*Exercise*. Continue the article on building a Snowpipe equivalent for Redshift, starting right after its final sentence.
*** Opening Provided passage ***
Skip to content
GitHub LinkedIn

Building a Snowpipe equivalent for Redshift

My last tutorial type article (Moving to functionless Step Functions) seemed to pick up some traction, so here’s another!

At work (Inawisdom) we’ve been seeing an increased use of Snowflake as an alternative to Redshift for data warehouse solutions. One really nice feature that I came across within Snowflake is Snowpipe. It allows data to be automatically loaded into the Snowflake data warehouse when an object is put into S3.

I’d love to have a native AWS way to do this where Redshift is the target data warehouse, for those use cases where extract-load-transform is the desired method (e.g. get the data into Redshift and then something like dbt to build data models).

Let’s get started on setting this up!
*** Closing Provided passage ***
*** Opening Provided material ***
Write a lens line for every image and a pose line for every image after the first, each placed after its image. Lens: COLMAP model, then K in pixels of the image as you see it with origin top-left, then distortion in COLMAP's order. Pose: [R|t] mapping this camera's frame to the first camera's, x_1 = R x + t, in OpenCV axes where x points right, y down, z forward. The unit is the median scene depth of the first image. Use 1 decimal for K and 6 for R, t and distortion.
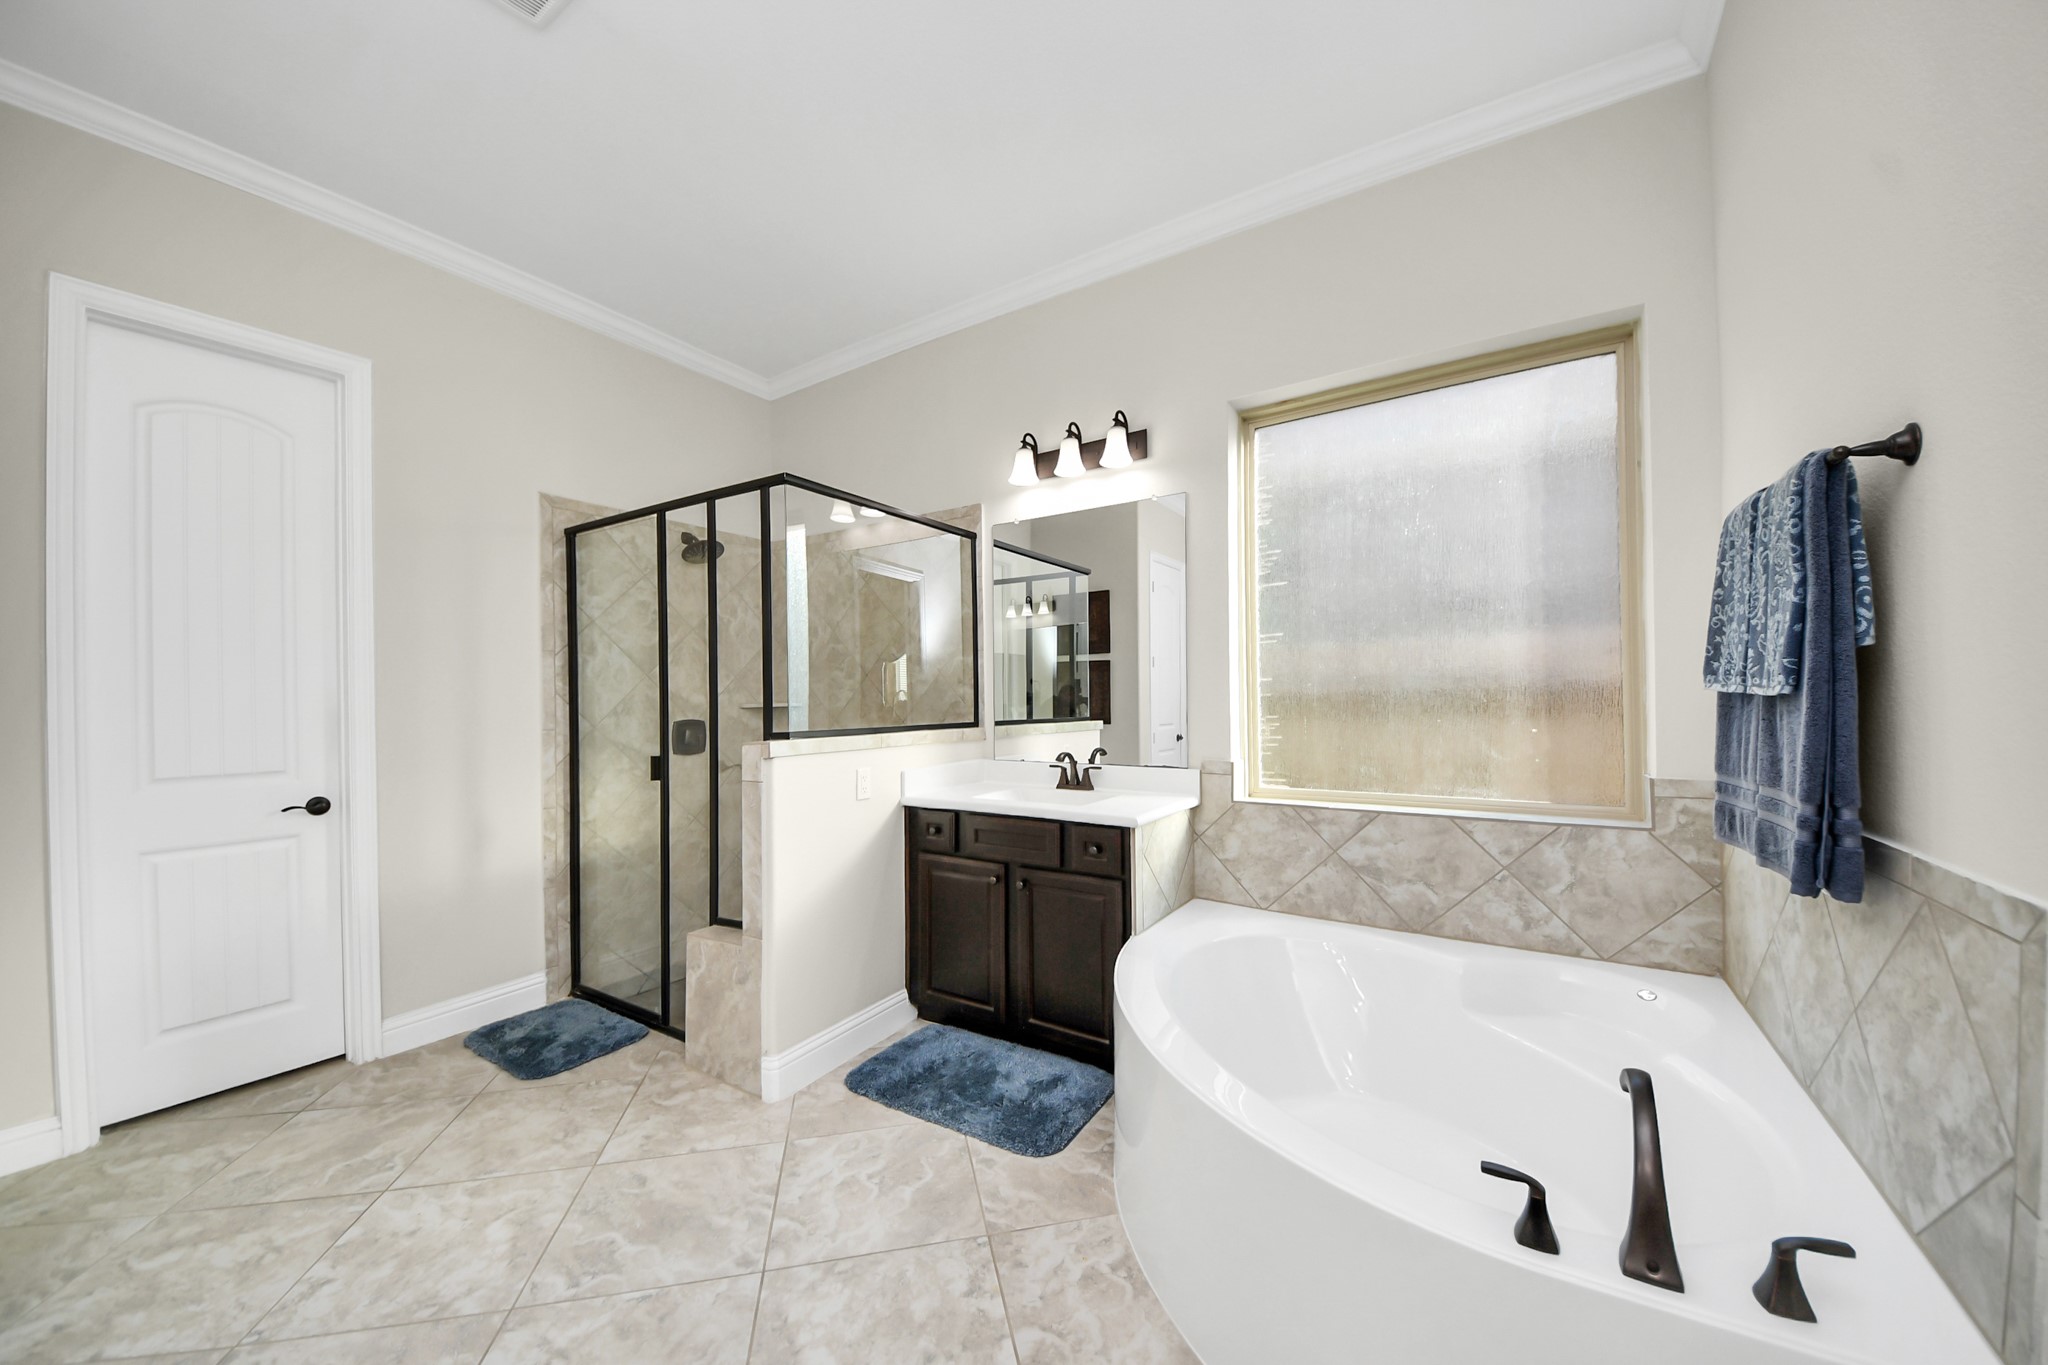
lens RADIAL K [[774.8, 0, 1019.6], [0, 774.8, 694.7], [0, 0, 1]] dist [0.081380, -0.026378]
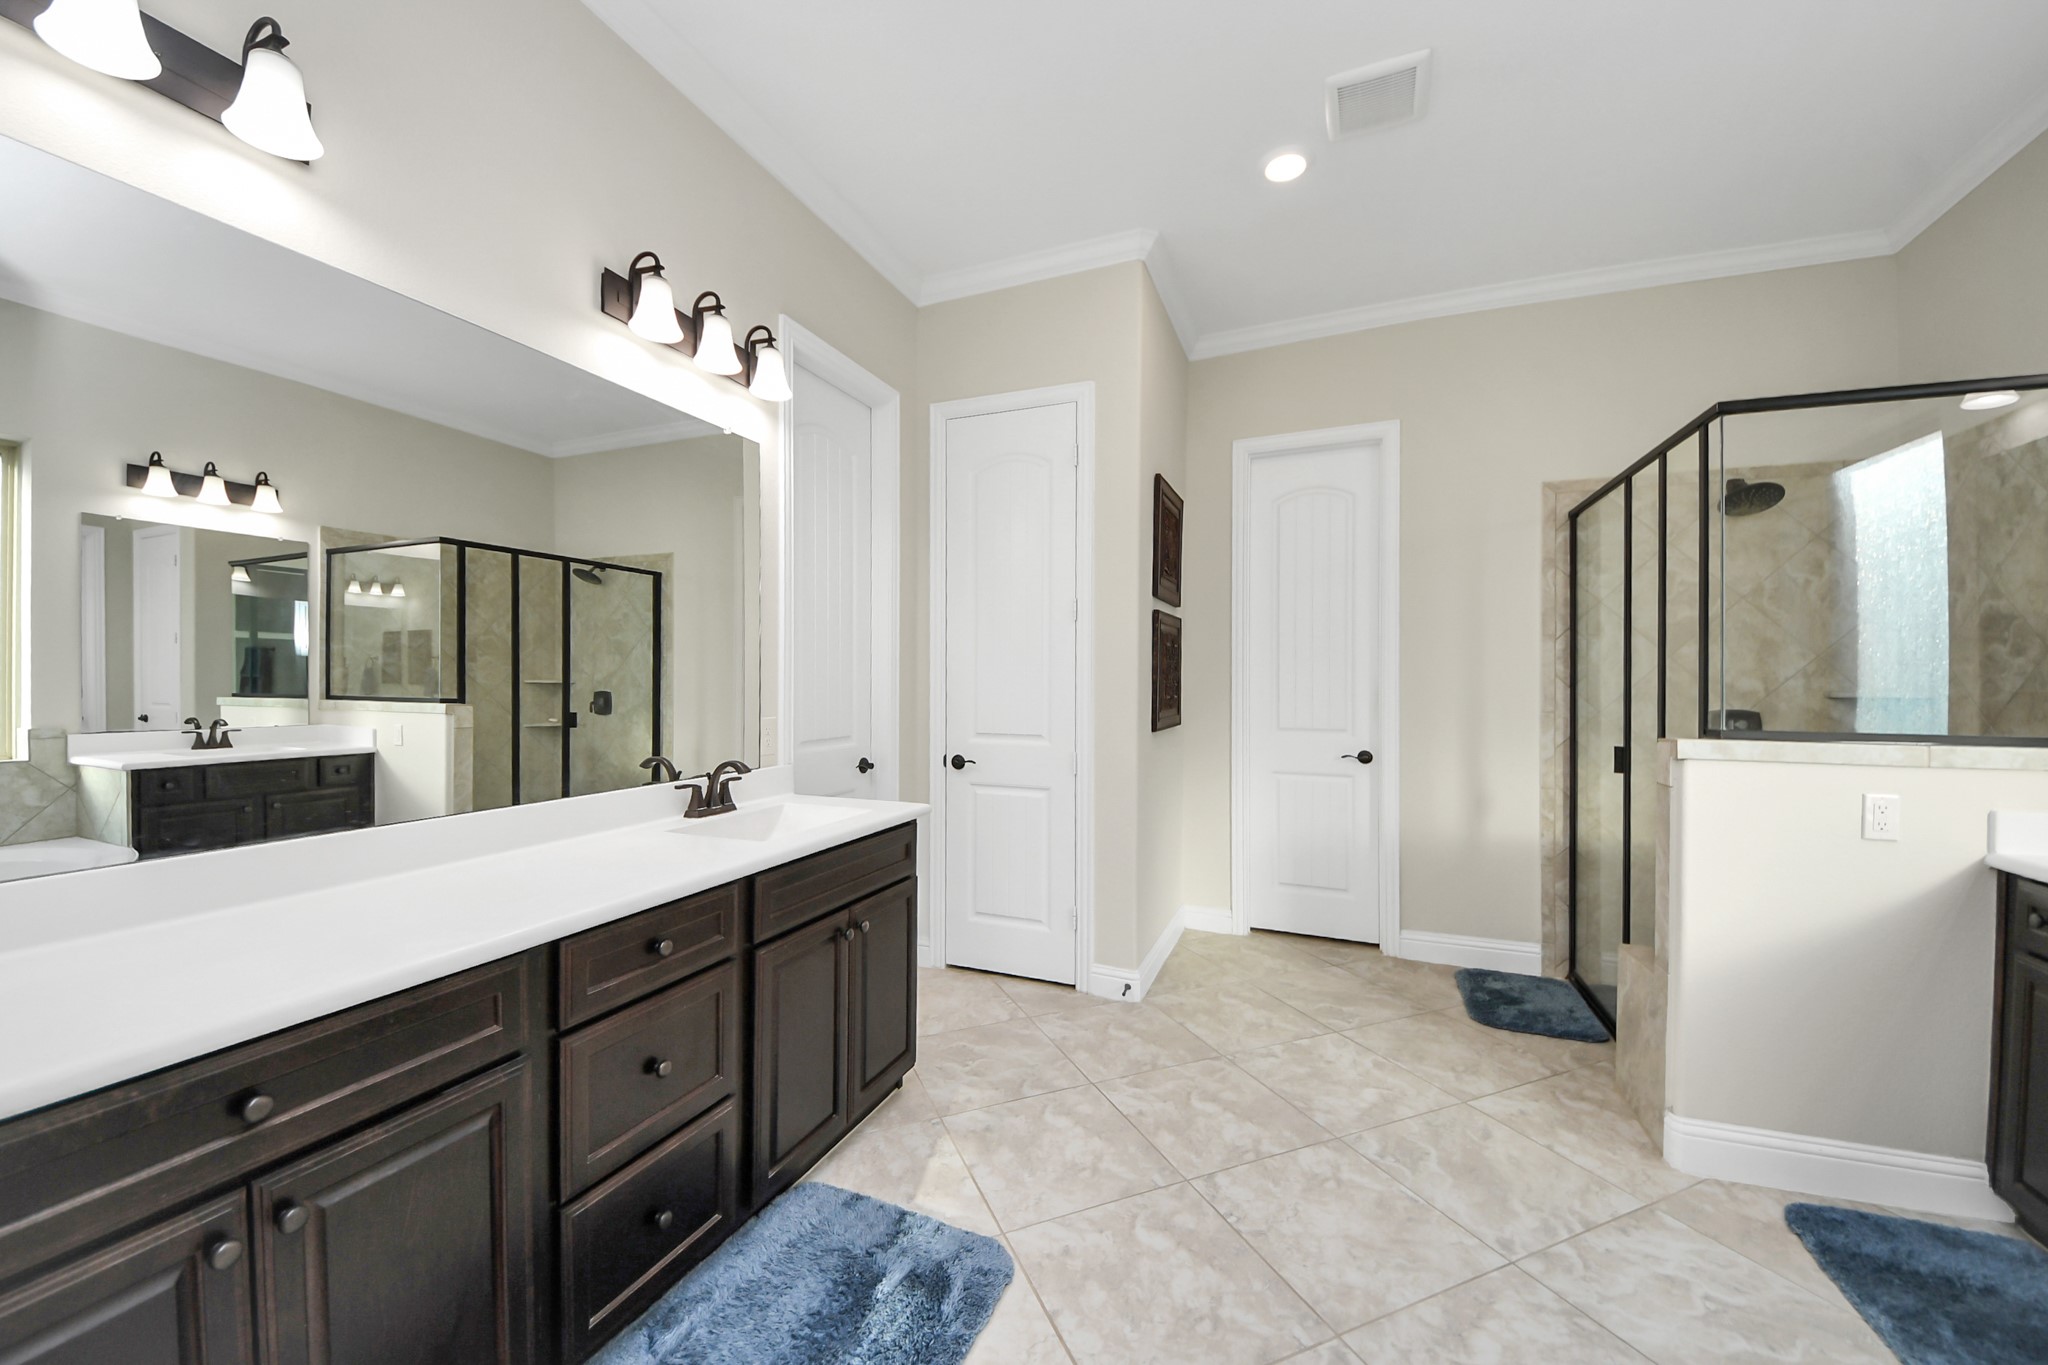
*** Closing Provided material ***
*Task answer*.
Setting up a source bucket

Before Redshift related infrastructure is looked at, an S3 bucket needs to be created for source files to be uploaded to. The reason that we create a bucket first is so we can reference the ARN later in IAM policies attached to the role on the Redshift cluster.

The bucket is configured to publish events to EventBridge. We configure this via the NotificationConfiguration property on the CloudFormation resource. This allows creation of EventBridge rules later to respond to an object being uploaded.

# cloudformation/s3-bucket.yaml

AWSTemplateFormatVersion: "2010-09-09"
Description: "Creates an S3 bucket for source files to be uploaded to"

Resources:
  Bucket:
    Type: "AWS::S3::Bucket"
    Properties: 
      BucketName: !Sub "data-platform-source-bucket-${AWS::Region}"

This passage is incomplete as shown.